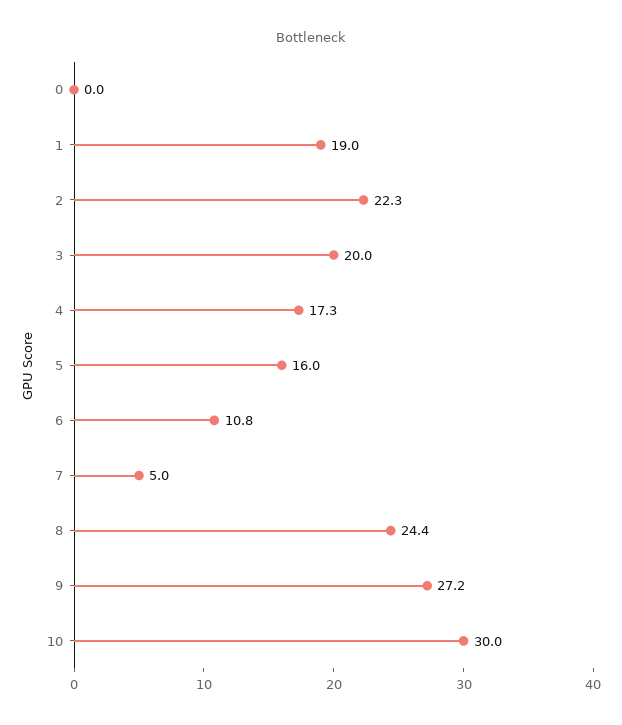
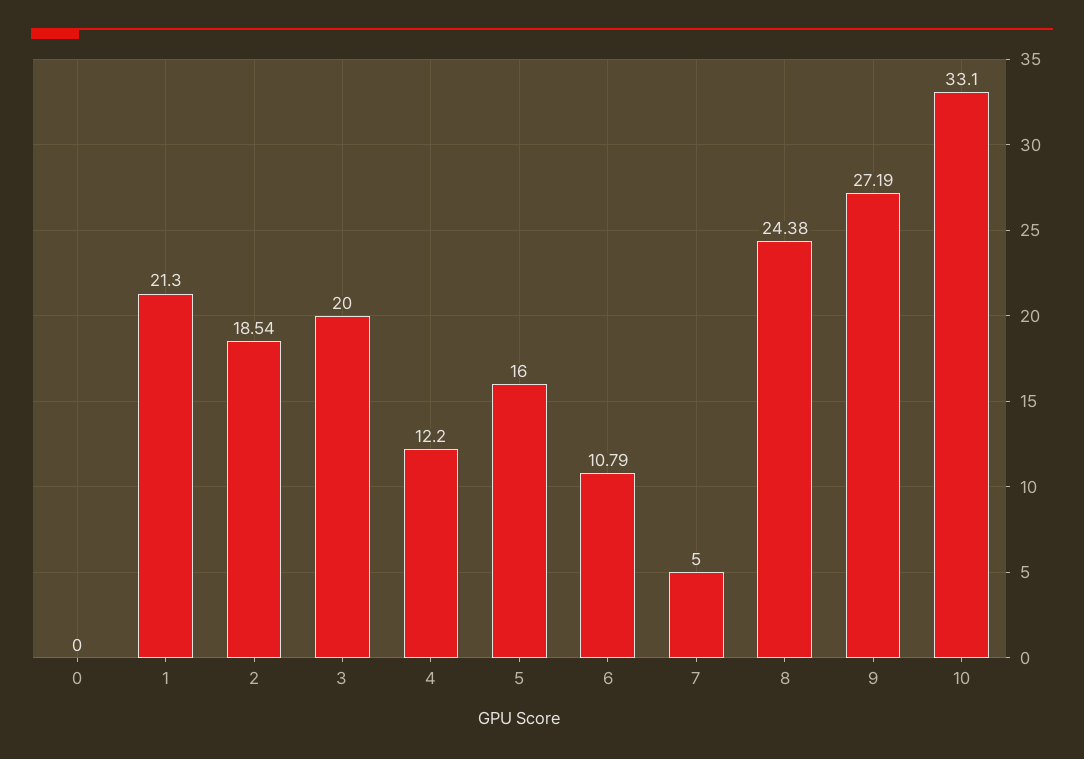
  {
    "0": 0,
-   "1": 19,
+   "1": 21.3,
-   "2": 22.3,
+   "2": 18.54,
    "3": 20,
-   "4": 17.3,
+   "4": 12.2,
    "5": 16,
    "6": 10.79,
    "7": 5,
    "8": 24.38,
    "9": 27.19,
-   "10": 30
+   "10": 33.1
  }

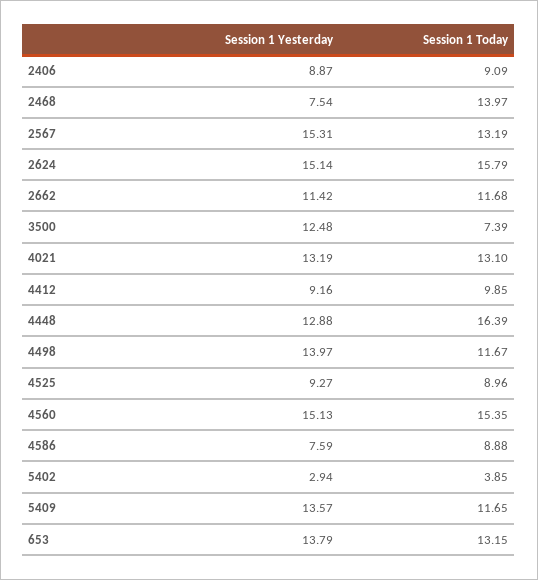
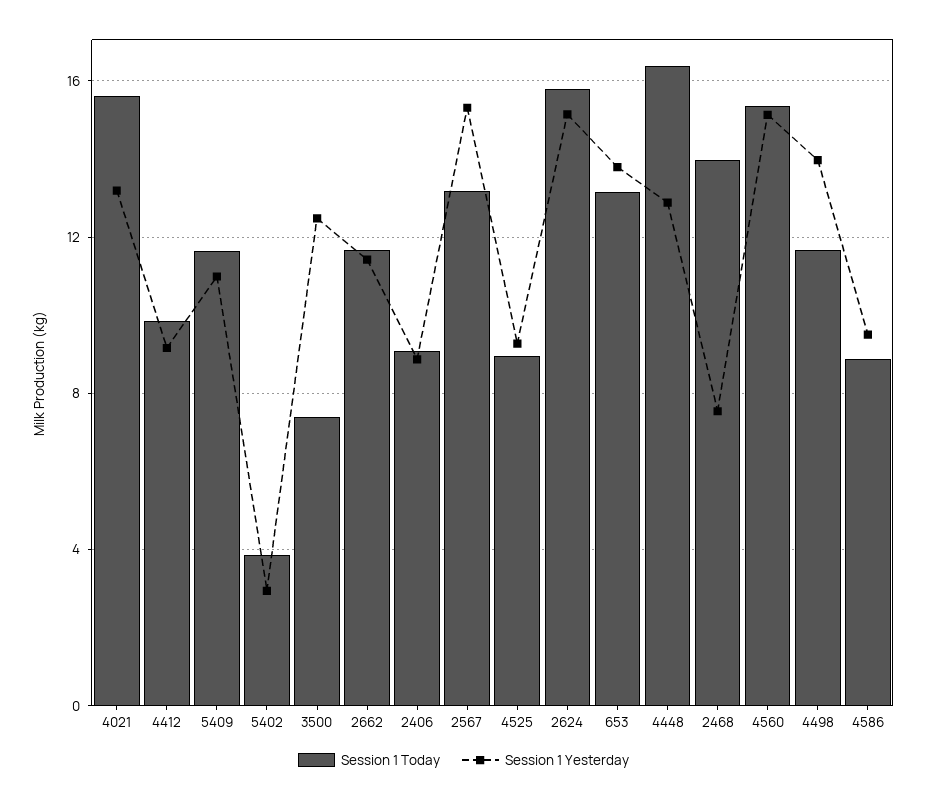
  {
    "Session 1 Yesterday": {
      "2406": 8.87,
      "2468": 7.54,
      "2567": 15.31,
      "2624": 15.14,
      "2662": 11.42,
      "3500": 12.48,
      "4021": 13.19,
      "4412": 9.16,
      "4448": 12.88,
      "4498": 13.97,
      "4525": 9.27,
      "4560": 15.13,
-     "4586": 7.59,
+     "4586": 9.5,
      "5402": 2.94,
-     "5409": 13.57,
+     "5409": 11,
      "653": 13.79
    },
    "Session 1 Today": {
      "2406": 9.09,
      "2468": 13.97,
      "2567": 13.19,
      "2624": 15.79,
      "2662": 11.68,
      "3500": 7.39,
-     "4021": 13.1,
+     "4021": 15.5,
      "4412": 9.85,
      "4448": 16.39,
      "4498": 11.67,
      "4525": 8.96,
      "4560": 15.35,
      "4586": 8.88,
      "5402": 3.85,
      "5409": 11.65,
      "653": 13.15
    }
  }

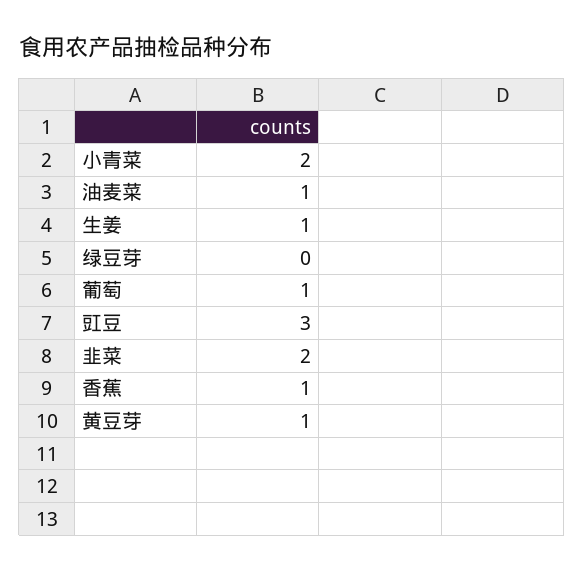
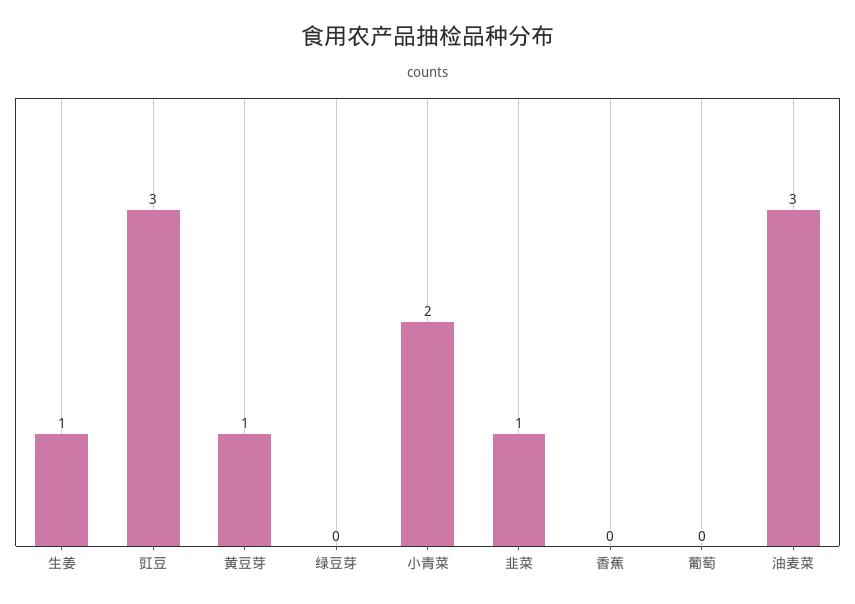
  {
    "小青菜": 2,
-   "油麦菜": 1,
+   "油麦菜": 3,
    "生姜": 1,
    "绿豆芽": 0,
-   "葡萄": 1,
+   "葡萄": 0,
    "豇豆": 3,
-   "韭菜": 2,
+   "韭菜": 1,
-   "香蕉": 1,
+   "香蕉": 0,
    "黄豆芽": 1
  }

▬▬▬▬▬▬

Output the data above exactly; pictures do not belong in the copy.

  {
    "0": 0,
-   "1": 19,
+   "1": 21.3,
-   "2": 22.3,
+   "2": 18.54,
    "3": 20,
-   "4": 17.3,
+   "4": 12.2,
    "5": 16,
    "6": 10.79,
    "7": 5,
    "8": 24.38,
    "9": 27.19,
-   "10": 30
+   "10": 33.1
  }

  {
    "Session 1 Yesterday": {
      "2406": 8.87,
      "2468": 7.54,
      "2567": 15.31,
      "2624": 15.14,
      "2662": 11.42,
      "3500": 12.48,
      "4021": 13.19,
      "4412": 9.16,
      "4448": 12.88,
      "4498": 13.97,
      "4525": 9.27,
      "4560": 15.13,
-     "4586": 7.59,
+     "4586": 9.5,
      "5402": 2.94,
-     "5409": 13.57,
+     "5409": 11,
      "653": 13.79
    },
    "Session 1 Today": {
      "2406": 9.09,
      "2468": 13.97,
      "2567": 13.19,
      "2624": 15.79,
      "2662": 11.68,
      "3500": 7.39,
-     "4021": 13.1,
+     "4021": 15.5,
      "4412": 9.85,
      "4448": 16.39,
      "4498": 11.67,
      "4525": 8.96,
      "4560": 15.35,
      "4586": 8.88,
      "5402": 3.85,
      "5409": 11.65,
      "653": 13.15
    }
  }

  {
    "小青菜": 2,
-   "油麦菜": 1,
+   "油麦菜": 3,
    "生姜": 1,
    "绿豆芽": 0,
-   "葡萄": 1,
+   "葡萄": 0,
    "豇豆": 3,
-   "韭菜": 2,
+   "韭菜": 1,
-   "香蕉": 1,
+   "香蕉": 0,
    "黄豆芽": 1
  }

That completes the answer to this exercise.